Under Drag-Net, San Diego officers come to train other departments how to look out for what they believe to be tell-tale signs of illegal modification such as window tinting, large spoilers, extra gauges or racing stickers. Police say this gives them probable cause to stop and inspect a vehicle and its engine compartment.

In practice, "excessive exhaust noise" tickets are the most common violation. California law does not require police to measure sound levels objectively. Instead, according to the California Highway Patrol, the "citation is based on officer's judgment."

Drivers of stock vehicles that come from the factory with some of the characteristics of modified cars have experienced harassment under this provision. One such motorist complained on an enthusiast website that the California Highway Patrol was using these programs to make "driving while Asian" a crime, pointing out that the department's own website has several pages dedicated to Asian involvement in street racing and "vehicle modification."
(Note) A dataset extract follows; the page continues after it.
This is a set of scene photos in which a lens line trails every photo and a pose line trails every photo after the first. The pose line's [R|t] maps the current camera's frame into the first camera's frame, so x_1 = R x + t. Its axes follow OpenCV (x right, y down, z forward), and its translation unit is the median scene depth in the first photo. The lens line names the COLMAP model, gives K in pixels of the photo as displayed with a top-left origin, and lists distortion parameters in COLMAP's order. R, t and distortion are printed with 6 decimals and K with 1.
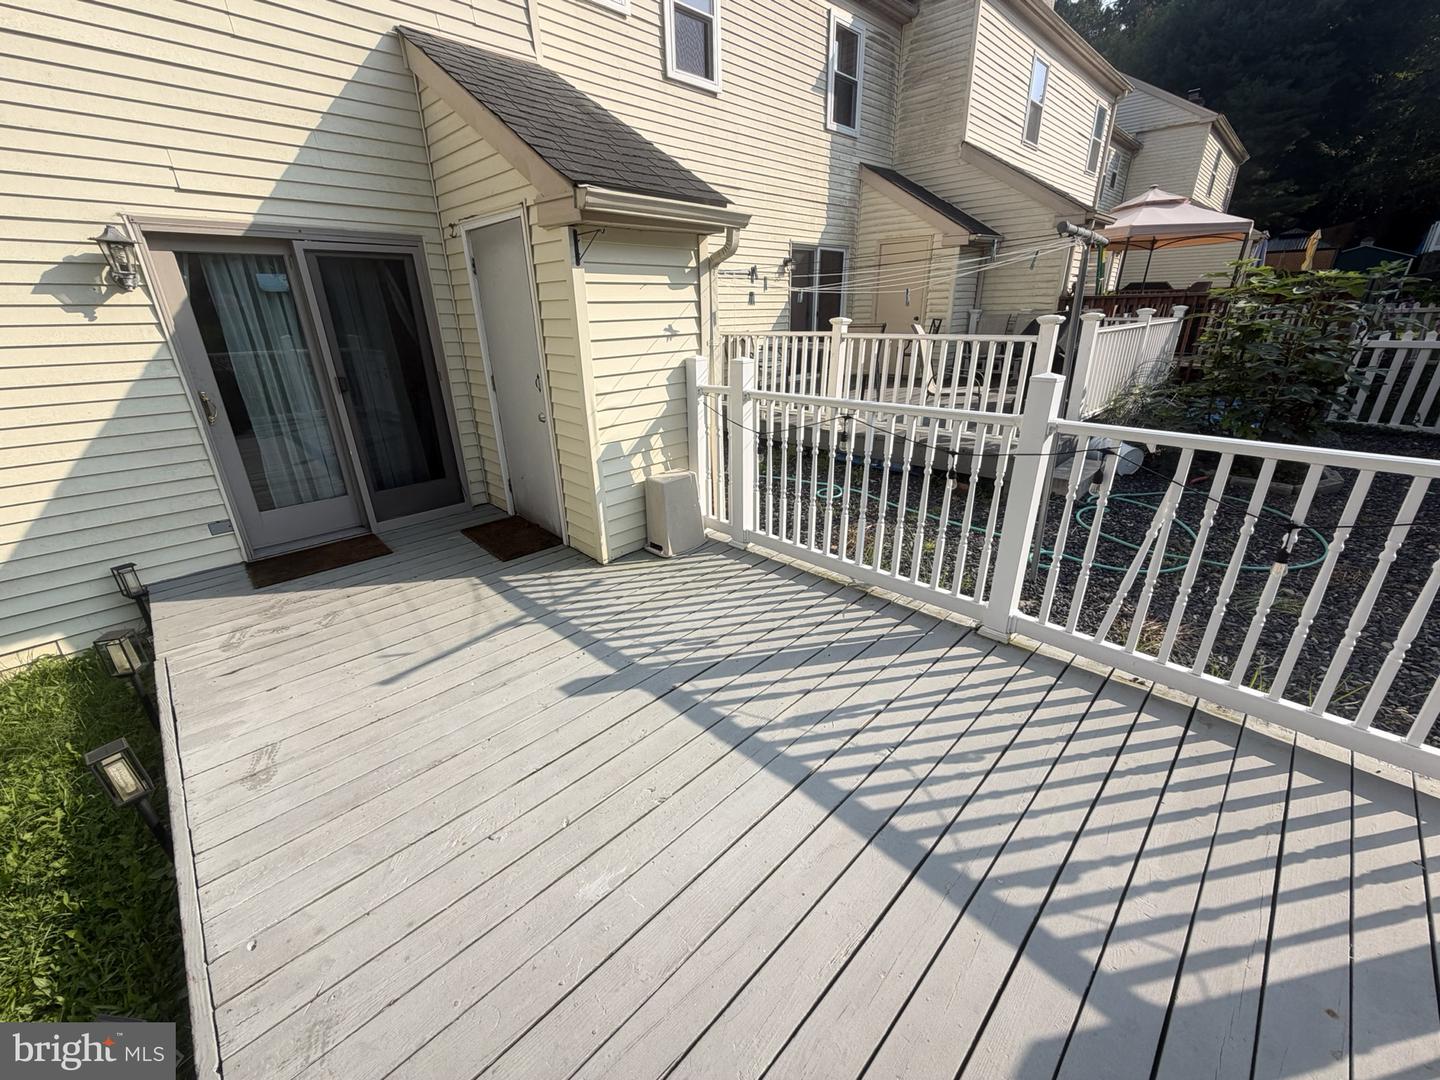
lens RADIAL K [[575.1, 0, 720.7], [0, 575.1, 543.3], [0, 0, 1]] dist [0.000048, 0.000604]
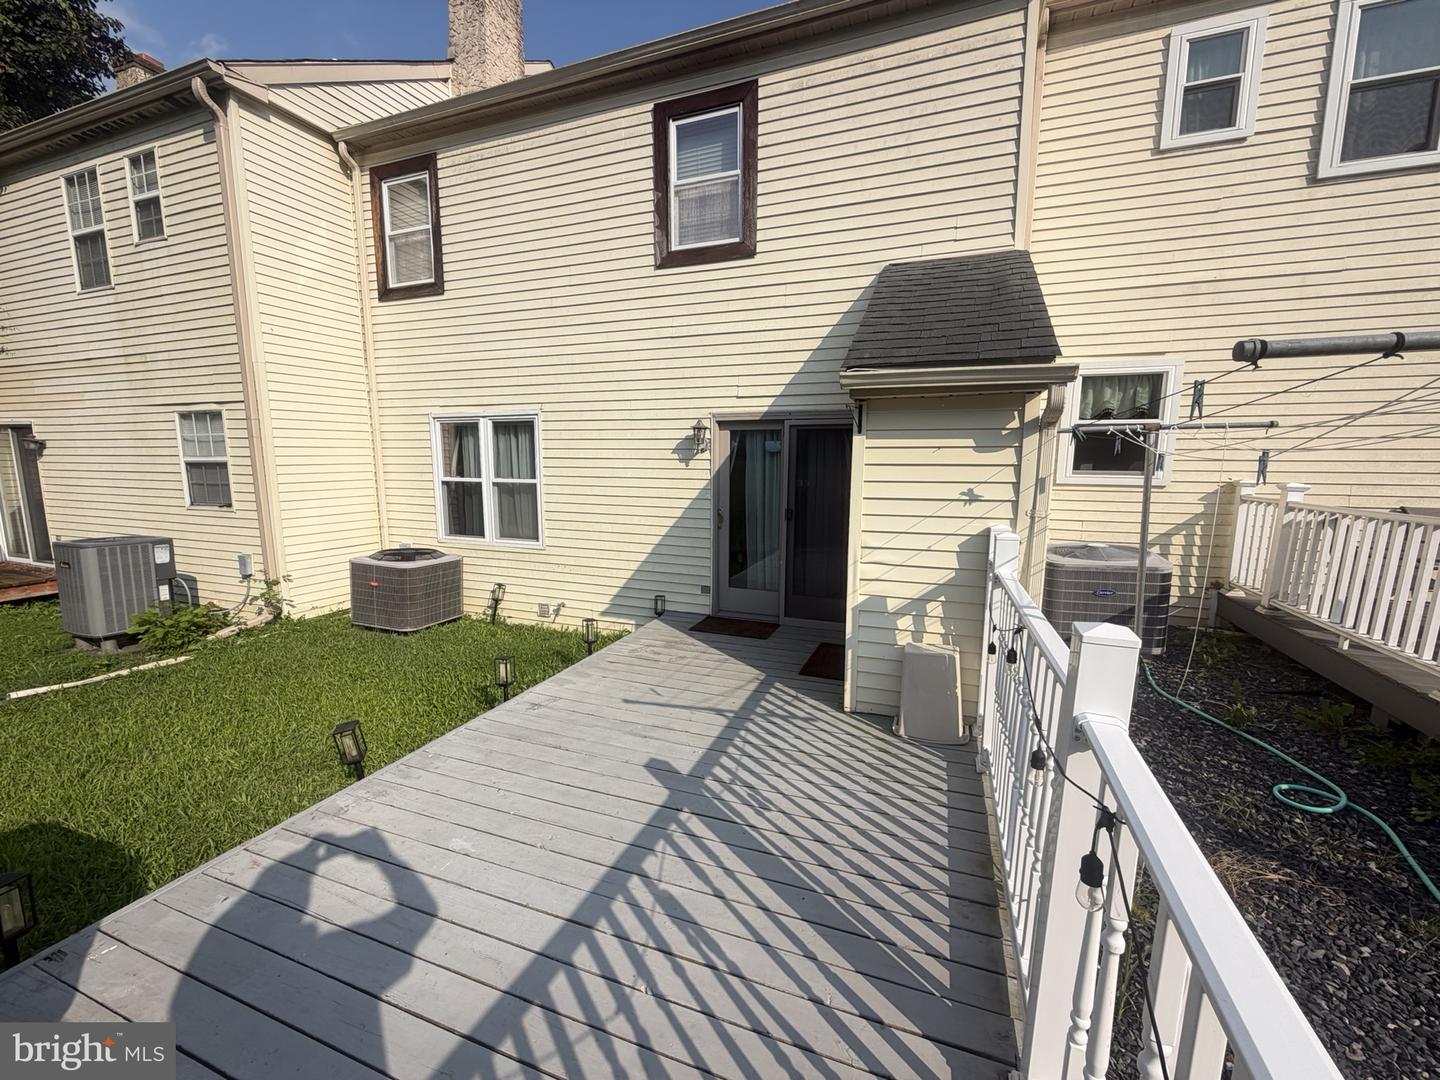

Those receiving a vehicle modification "fix-it" ticket must visit a California Bureau of Automobile Repair office and pay a $35 fee to have their car inspected. If the car fails, a judge can impose another fine of up to $2000 for failing to meet California emissions requirements.

Related Reports: Red light camera study roundup

Article Excerpt:
"We're looking to make a heavy impact on speeding and street racing in this area," Sacramento Police Deputy Chief Steve Segura said during a press conference with local and state officials on Del Paso Road in North Natomas.